----- Material supplied -----

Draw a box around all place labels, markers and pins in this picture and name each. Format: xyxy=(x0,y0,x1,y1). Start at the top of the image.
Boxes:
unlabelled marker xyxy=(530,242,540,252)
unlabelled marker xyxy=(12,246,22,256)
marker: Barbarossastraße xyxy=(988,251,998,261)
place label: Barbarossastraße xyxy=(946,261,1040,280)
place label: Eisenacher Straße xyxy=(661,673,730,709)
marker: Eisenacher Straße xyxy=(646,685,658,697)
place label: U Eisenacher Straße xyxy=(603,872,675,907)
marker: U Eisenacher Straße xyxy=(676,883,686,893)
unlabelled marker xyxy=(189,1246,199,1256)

-----

Top to bottom, set down the whole listing exactly.

Draw a box around all place labels, markers and pins in this picture and name each. Format: xyxy=(x0,y0,x1,y1). Start at the top of the image.
Boxes:
unlabelled marker xyxy=(530,242,540,252)
unlabelled marker xyxy=(12,246,22,256)
marker: Barbarossastraße xyxy=(988,251,998,261)
place label: Barbarossastraße xyxy=(946,261,1040,280)
place label: Eisenacher Straße xyxy=(661,673,730,709)
marker: Eisenacher Straße xyxy=(646,685,658,697)
place label: U Eisenacher Straße xyxy=(603,872,675,907)
marker: U Eisenacher Straße xyxy=(676,883,686,893)
unlabelled marker xyxy=(189,1246,199,1256)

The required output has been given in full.